**Given request A**: Duplicate the stretch of the stone cross description from "Besides being on" through "prehistoric standing stone.".
**Given request B**: Decide whether each statement below agrees with the stone cross description, answering yes or no and quoting the words that settle it: (i) The cross was moved in 1873 and relocated to its present spot in 1900. (ii) The incised cross on the north east face is wider than it is tall. (iii) The old sunken lane runs downslope toward the north west.
**Given request C**: Carry the stone cross description forward, starting after its final sentence.

Moved from this position in 1873 it was relocated here in 1900. The long side of the cross is orientated north west-south east. Its maximum visible height is 1.7m. The shaft is at its widest about two-thirds of the way up the stone. The greatest dimensions of the shaft are 0.45m by 0.27m. The south west face has on it a cross carved in relief extending 0.54m down from the very top of the shaft. The arms of the relief cross extend 0.39m right across the width of the shaft. In other words, four `panels' have been removed from the upper portion of the shaft on this face. The lower panels measure 0.25m by 0.13m by 5mm deep, and the upper panels 0.16m by 0.12m by 5mm deep. The ends of the relief cross are slightly splayed, to a maximum of 0.14m. Between the arms of the relief cross a small incised cross has been cut, measuring 120mm horizontally by 110mm vertically, the cut being 10mm wide and 2mm deep. On the north east face, there is an incised cross near the top of the shaft. It measures 0.39m vertically by 0.34m horizontally. The cut is 20mm wide and has a maximum depth of 6mm. The arms of the incised cross extend right across the width of the shaft. The bottom of the incised cross is 0.44m below the top of the shaft. The flat head of the shaft is approximately square in section, measuring 0.25m by 0.26m. A groove, perhaps caused by erosion, runs across the centre of the head and down both north west and south east sides for about 0.3m. This groove is mostly 20mm-30mm wide and 10mm deep.
Besides being on the road verge, the cross is sited on the top edge of a scarp that falls away to the north east to what appears to be an old sunken lane bordered by a wall on its far side, and running downslope in a south easterly direction. This may be the original route beside which the cross was first set up. However, the unusual shape of this cross, and its lack of conventional head and arms suggest that it is at least an early medieval example, and may represent a Christianised prehistoric standing stone.

**Source data**:
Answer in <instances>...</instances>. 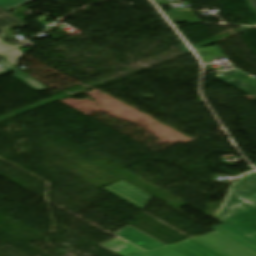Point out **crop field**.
<instances>
[{"mask_svg":"<svg viewBox=\"0 0 256 256\" xmlns=\"http://www.w3.org/2000/svg\"><path fill=\"white\" fill-rule=\"evenodd\" d=\"M249 238H251L252 240L256 241V234L252 235V236H249Z\"/></svg>","mask_w":256,"mask_h":256,"instance_id":"crop-field-16","label":"crop field"},{"mask_svg":"<svg viewBox=\"0 0 256 256\" xmlns=\"http://www.w3.org/2000/svg\"><path fill=\"white\" fill-rule=\"evenodd\" d=\"M249 2L256 9V0H249Z\"/></svg>","mask_w":256,"mask_h":256,"instance_id":"crop-field-15","label":"crop field"},{"mask_svg":"<svg viewBox=\"0 0 256 256\" xmlns=\"http://www.w3.org/2000/svg\"><path fill=\"white\" fill-rule=\"evenodd\" d=\"M32 0H0V6L10 11L20 5L28 3Z\"/></svg>","mask_w":256,"mask_h":256,"instance_id":"crop-field-12","label":"crop field"},{"mask_svg":"<svg viewBox=\"0 0 256 256\" xmlns=\"http://www.w3.org/2000/svg\"><path fill=\"white\" fill-rule=\"evenodd\" d=\"M143 211L153 196L125 183L124 181L102 189Z\"/></svg>","mask_w":256,"mask_h":256,"instance_id":"crop-field-4","label":"crop field"},{"mask_svg":"<svg viewBox=\"0 0 256 256\" xmlns=\"http://www.w3.org/2000/svg\"><path fill=\"white\" fill-rule=\"evenodd\" d=\"M249 236L256 233V172L236 181L212 217Z\"/></svg>","mask_w":256,"mask_h":256,"instance_id":"crop-field-1","label":"crop field"},{"mask_svg":"<svg viewBox=\"0 0 256 256\" xmlns=\"http://www.w3.org/2000/svg\"><path fill=\"white\" fill-rule=\"evenodd\" d=\"M194 239L225 256H256V252L217 231L203 237H194Z\"/></svg>","mask_w":256,"mask_h":256,"instance_id":"crop-field-3","label":"crop field"},{"mask_svg":"<svg viewBox=\"0 0 256 256\" xmlns=\"http://www.w3.org/2000/svg\"><path fill=\"white\" fill-rule=\"evenodd\" d=\"M217 231L221 232L222 234L240 242L241 244L253 249L256 251V242L252 241L251 239L247 238L245 235L235 231L234 229L226 226V225H219L213 227Z\"/></svg>","mask_w":256,"mask_h":256,"instance_id":"crop-field-9","label":"crop field"},{"mask_svg":"<svg viewBox=\"0 0 256 256\" xmlns=\"http://www.w3.org/2000/svg\"><path fill=\"white\" fill-rule=\"evenodd\" d=\"M169 246L188 256H224L191 238Z\"/></svg>","mask_w":256,"mask_h":256,"instance_id":"crop-field-6","label":"crop field"},{"mask_svg":"<svg viewBox=\"0 0 256 256\" xmlns=\"http://www.w3.org/2000/svg\"><path fill=\"white\" fill-rule=\"evenodd\" d=\"M25 52L14 48L4 52H0V57L4 58L8 62L12 63L16 67L18 66V60L24 56Z\"/></svg>","mask_w":256,"mask_h":256,"instance_id":"crop-field-11","label":"crop field"},{"mask_svg":"<svg viewBox=\"0 0 256 256\" xmlns=\"http://www.w3.org/2000/svg\"><path fill=\"white\" fill-rule=\"evenodd\" d=\"M216 77L256 97V78L238 69L220 72Z\"/></svg>","mask_w":256,"mask_h":256,"instance_id":"crop-field-5","label":"crop field"},{"mask_svg":"<svg viewBox=\"0 0 256 256\" xmlns=\"http://www.w3.org/2000/svg\"><path fill=\"white\" fill-rule=\"evenodd\" d=\"M124 243H126L124 240H122L120 238H117V239H115L113 241H110L108 243H105V244H103L101 246L106 248V249H108V250H110V249L118 247V246H120V245H122Z\"/></svg>","mask_w":256,"mask_h":256,"instance_id":"crop-field-13","label":"crop field"},{"mask_svg":"<svg viewBox=\"0 0 256 256\" xmlns=\"http://www.w3.org/2000/svg\"><path fill=\"white\" fill-rule=\"evenodd\" d=\"M26 26L28 25L24 23L22 20L8 13V11L0 7V38L1 39L5 37L6 28L8 27L24 28Z\"/></svg>","mask_w":256,"mask_h":256,"instance_id":"crop-field-8","label":"crop field"},{"mask_svg":"<svg viewBox=\"0 0 256 256\" xmlns=\"http://www.w3.org/2000/svg\"><path fill=\"white\" fill-rule=\"evenodd\" d=\"M205 63H213L218 57L225 56L219 46L196 50Z\"/></svg>","mask_w":256,"mask_h":256,"instance_id":"crop-field-10","label":"crop field"},{"mask_svg":"<svg viewBox=\"0 0 256 256\" xmlns=\"http://www.w3.org/2000/svg\"><path fill=\"white\" fill-rule=\"evenodd\" d=\"M114 234L149 252L147 253L126 243L118 248L110 250L120 256H186L168 245L166 246L129 226Z\"/></svg>","mask_w":256,"mask_h":256,"instance_id":"crop-field-2","label":"crop field"},{"mask_svg":"<svg viewBox=\"0 0 256 256\" xmlns=\"http://www.w3.org/2000/svg\"><path fill=\"white\" fill-rule=\"evenodd\" d=\"M10 71L16 73L14 78H16V79L20 80L21 82L27 84L28 86H30L32 89H34L37 92L42 91L44 89H47L45 86H43L42 84H40L39 82H37L36 80L31 78L30 76H28L24 72H22V71L16 69L15 67L1 61L0 62V76L5 75Z\"/></svg>","mask_w":256,"mask_h":256,"instance_id":"crop-field-7","label":"crop field"},{"mask_svg":"<svg viewBox=\"0 0 256 256\" xmlns=\"http://www.w3.org/2000/svg\"><path fill=\"white\" fill-rule=\"evenodd\" d=\"M11 47H14V46H12V45H10V44L0 40V50L11 48Z\"/></svg>","mask_w":256,"mask_h":256,"instance_id":"crop-field-14","label":"crop field"}]
</instances>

**Answer A**:
Besides being on the road verge, the cross is sited on the top edge of a scarp that falls away to the north east to what appears to be an old sunken lane bordered by a wall on its far side, and running downslope in a south easterly direction. This may be the original route beside which the cross was first set up. However, the unusual shape of this cross, and its lack of conventional head and arms suggest that it is at least an early medieval example, and may represent a Christianised prehistoric standing stone.

**Answer B**:
(i) Yes: "Moved from this position in 1873 it was relocated here in 1900."
(ii) No: "It measures 0.39m vertically by 0.34m horizontally."
(iii) No: "running downslope in a south easterly direction."

**Answer C**:
Sources / Further Reading

SDV21157Article in Serial: Masson Phillips, E. N.. 1959. Supplementary Notes on the Ancient Stone Crosses of Devon (Fifth Paper). Transactions of the Devonshire Association. 91. A5 Hardback. 84-85.
SDV240502Article in Serial: Masson Phillips, E. N.. 1937. The Ancient Stone Crosses of Devon: Part I. Transactions of the Devonshire Association. 69. A5 Hardback. 342.
SDV259016Unattributed Sites and Monuments Register Entry: Unknown. Cross measurements. Unknown.
SDV259017Schedule Document: Ancient Monuments. 1993. Shorter Cross: a wayside cross on the north side of a minor road, 350m north west of Middlecott. The Schedule of Monuments. Unknown.
SDV259022Ordnance Survey Archaeology Division Card: Ordnance Survey Archaeology Division. 1953. SX78NW25. Ordnance Survey Archaeology Division Card. Card Index.
SDV259023Article in Serial: Thornton, W. H.. 1900-1901. Some Notes on the More Recent History of a Few Ancient Crosses Which Are to be Found in the Neighbourhood of North Bovey. Devon and Cornwall Notes and Queries. 1. Digital. 67-68 plate 9.
SDV279564Monograph: Crossing, W.. 1892. Old Stone Crosses of the Dartmoor Border. Old stone crosses of the Dartmoor border. Unknown. 120.
SDV302059Article in Serial: Crossing, W.. 1902-1903. The Ancient Stone Crosses of Dartmoor and its Borderland. Devon and Cornwall Notes and Queries. 2. Unknown. 139.
SDV359352Cartographic: Ordnance Survey. 2016. MasterMap. Ordnance Survey Digital Mapping. Digital. [Mapped feature: #49731 ]
SDV359353National Heritage List for England: Historic England. 2016. National Heritage List for England. Historic Houses Register. Digital. Accessed 28/06/2016.

Associated Monuments

MDV8229Related to: Week Down Cross, Chagford (Monument)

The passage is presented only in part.